🕹️ Reinforcement Learning 🤖

View on GitHub

Play Tic-Tac-Toe Against a Q-Learning Agent

This project implements a console-based Tic Tac Toe game where a human plays against an AI that learns with every game through Q-learning.

Read More

Reinforcement learning is a branch of machine learning in which an agent learns to make decisions by interacting with an environment and receiving feedback in the form of rewards or penalties. Unlike supervised learning, where a model trains on labeled examples, an RL agent discovers optimal behavior through trial and error. This makes it particularly well suited for problems involving sequential decision-making, game playing, and autonomous control. The approach has powered breakthroughs from AlphaGo's mastery of the board game Go to robotic manipulation in warehouse environments.

The projects in this section focus on tabular Q-learning, one of the foundational algorithms in reinforcement learning. Q-learning maintains a table of state-action values and updates them using the Bellman equation after each interaction with the environment. You will see how an agent can start with no knowledge of a game and gradually converge on a winning strategy by balancing exploration of new moves with exploitation of known good ones, a tradeoff controlled by the epsilon-greedy policy. The Tic-Tac-Toe environment provides a compact yet complete testbed: the state space is small enough to visualize the full Q-table, yet rich enough to demonstrate convergence, policy improvement, and the effect of opponent strategies on learned behavior.

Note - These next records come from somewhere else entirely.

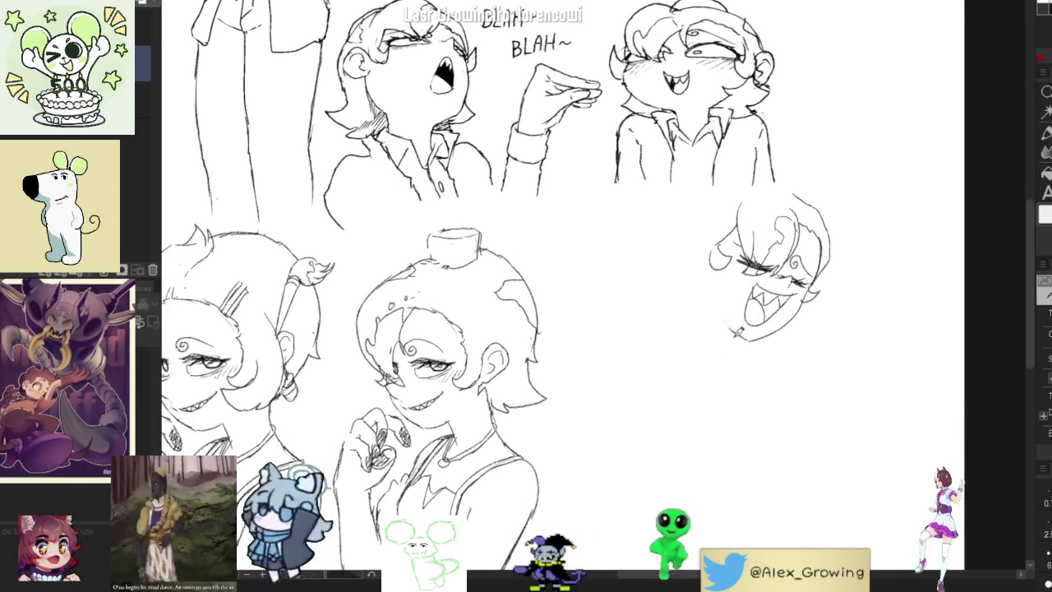
{"action": "left_click_drag", "start_coordinate": [746, 326], "coordinate": [717, 344]}
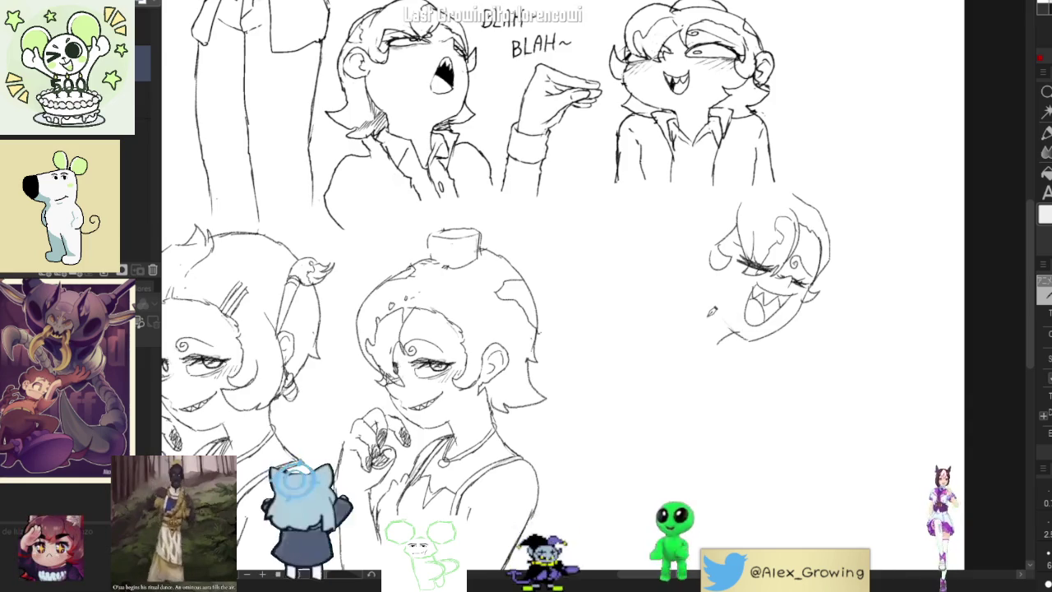
{"action": "key", "text": "ctrl+z"}
{"action": "left_click_drag", "start_coordinate": [705, 299], "coordinate": [688, 326]}
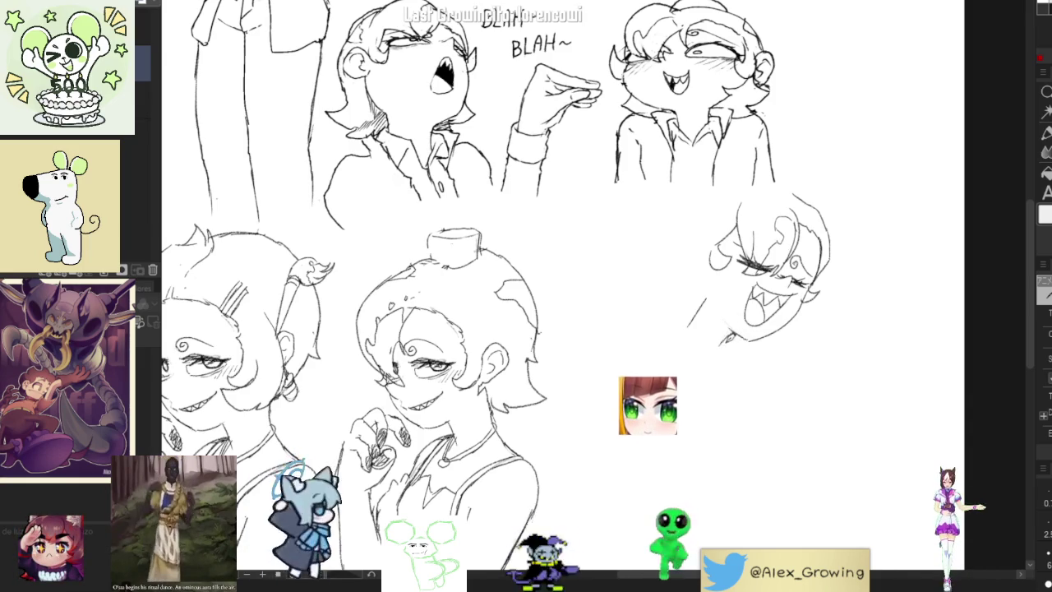
{"action": "left_click_drag", "start_coordinate": [698, 329], "coordinate": [673, 366]}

Beyond the core algorithm, these projects explore reward shaping, the practice of designing reward signals that guide the agent toward desirable behavior more efficiently. You will also examine how hyperparameters such as the learning rate, discount factor, and exploration decay schedule affect convergence speed and final performance. The notebook includes experiments that vary each parameter independently and plot the resulting win-rate curves, so you can build intuition about how these choices interact in practice.

Each notebook includes fully commented Python code, training logs, and visualizations of the learning curve so you can reproduce and extend the experiments on your own. The code is structured to make it straightforward to swap in a different game environment or modify the reward function, giving you a reusable foundation for exploring more advanced reinforcement learning ideas such as deep Q-networks (DQN) and policy gradient methods. All dependencies are pinned and the notebooks run on Google Colab with a single click, so you can start experimenting immediately without any local setup. Whether you are new to reinforcement learning or looking to solidify your understanding of Q-learning fundamentals, these projects offer a practical, hands-on path from theory to working code.